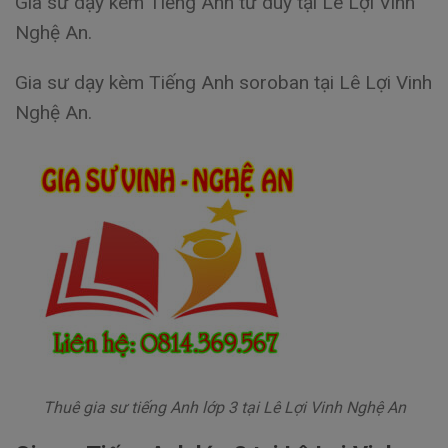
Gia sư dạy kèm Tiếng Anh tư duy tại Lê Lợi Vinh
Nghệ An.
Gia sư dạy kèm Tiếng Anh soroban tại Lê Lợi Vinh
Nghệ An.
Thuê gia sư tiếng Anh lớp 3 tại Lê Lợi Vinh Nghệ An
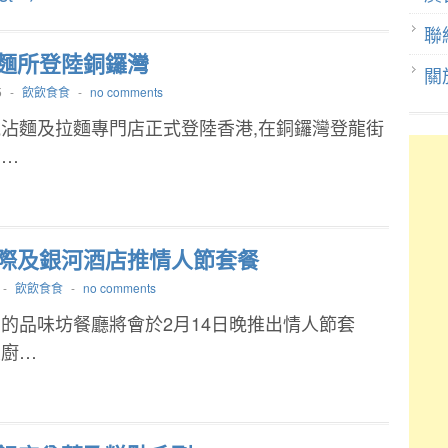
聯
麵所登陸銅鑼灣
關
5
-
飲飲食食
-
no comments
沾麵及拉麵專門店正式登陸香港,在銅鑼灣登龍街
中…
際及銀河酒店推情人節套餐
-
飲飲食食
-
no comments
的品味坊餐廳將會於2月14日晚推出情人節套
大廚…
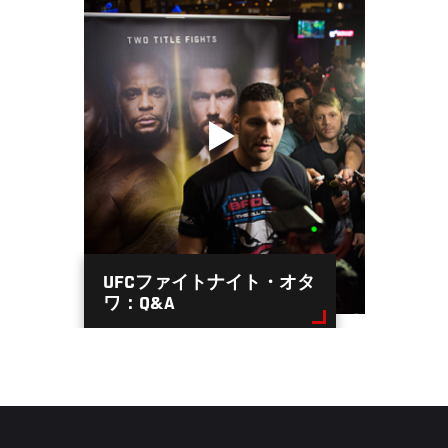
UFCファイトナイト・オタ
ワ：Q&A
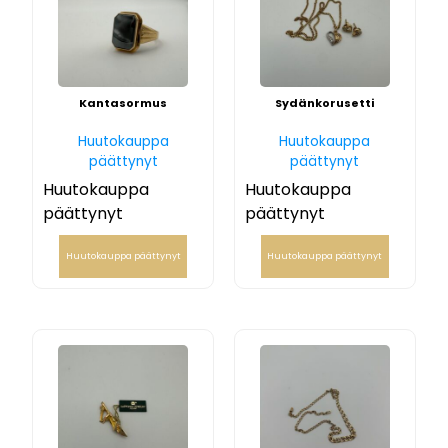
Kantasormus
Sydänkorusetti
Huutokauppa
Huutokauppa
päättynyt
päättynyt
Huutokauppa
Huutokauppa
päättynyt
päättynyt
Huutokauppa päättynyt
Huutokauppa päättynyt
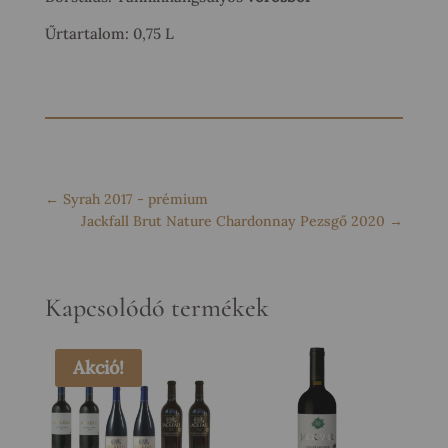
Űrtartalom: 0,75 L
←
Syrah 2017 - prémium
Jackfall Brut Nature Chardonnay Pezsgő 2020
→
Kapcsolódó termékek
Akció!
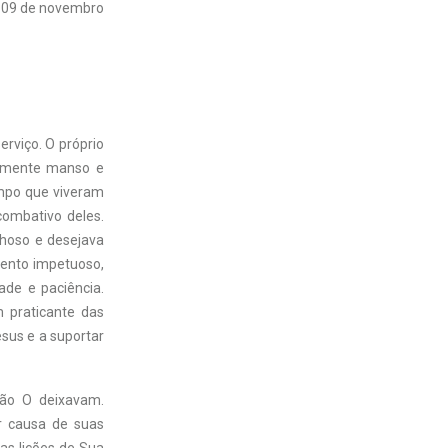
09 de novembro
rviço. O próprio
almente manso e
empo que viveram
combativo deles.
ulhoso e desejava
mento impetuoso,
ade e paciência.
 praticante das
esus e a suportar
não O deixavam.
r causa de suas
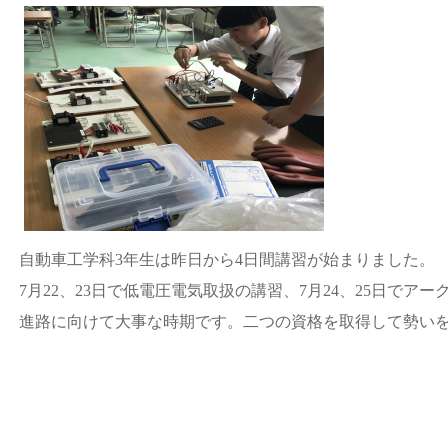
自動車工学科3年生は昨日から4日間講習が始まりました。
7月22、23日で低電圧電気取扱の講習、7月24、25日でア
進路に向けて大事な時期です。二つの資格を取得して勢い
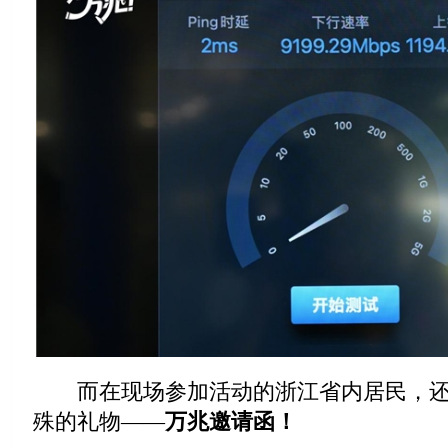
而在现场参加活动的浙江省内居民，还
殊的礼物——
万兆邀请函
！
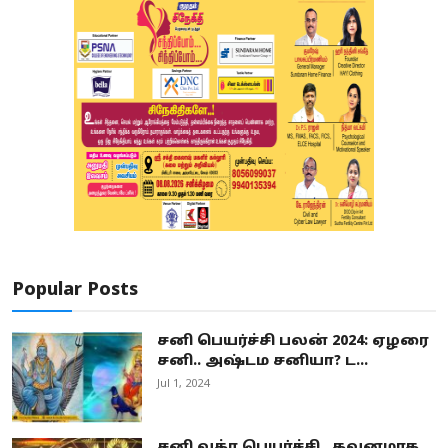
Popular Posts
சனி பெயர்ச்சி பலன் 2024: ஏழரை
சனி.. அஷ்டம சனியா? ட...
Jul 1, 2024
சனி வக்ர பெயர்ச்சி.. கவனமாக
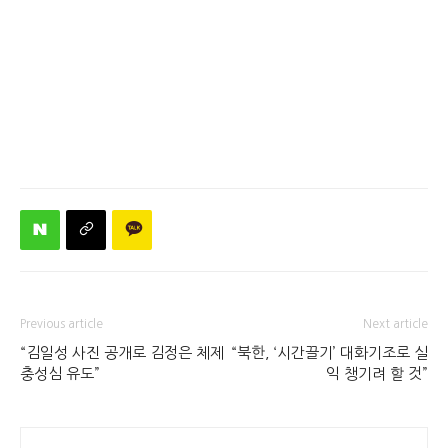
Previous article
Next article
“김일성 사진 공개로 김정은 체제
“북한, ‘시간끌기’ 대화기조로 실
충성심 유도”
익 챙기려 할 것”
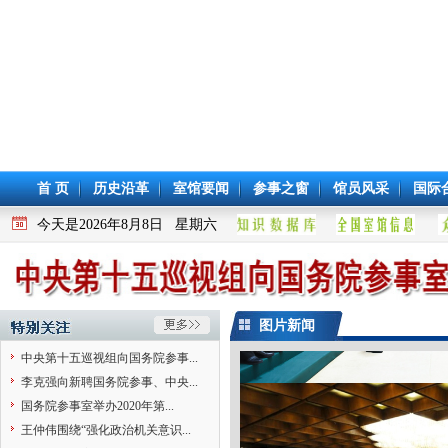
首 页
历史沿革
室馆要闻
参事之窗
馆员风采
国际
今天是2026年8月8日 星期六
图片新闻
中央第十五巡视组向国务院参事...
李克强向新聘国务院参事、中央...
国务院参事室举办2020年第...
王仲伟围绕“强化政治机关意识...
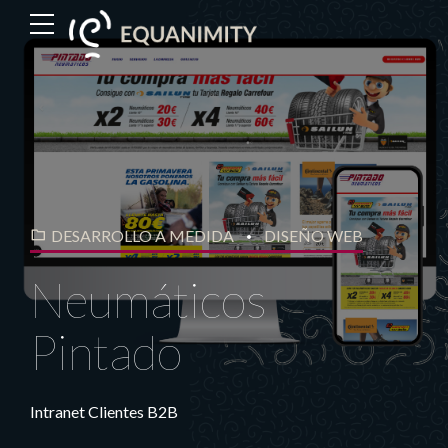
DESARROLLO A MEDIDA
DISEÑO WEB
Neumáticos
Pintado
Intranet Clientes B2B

## WORK ORDER
Across the records above, tally the lines that contain "Vinh" and give the result as a number alone.

## ANSWER BOX
3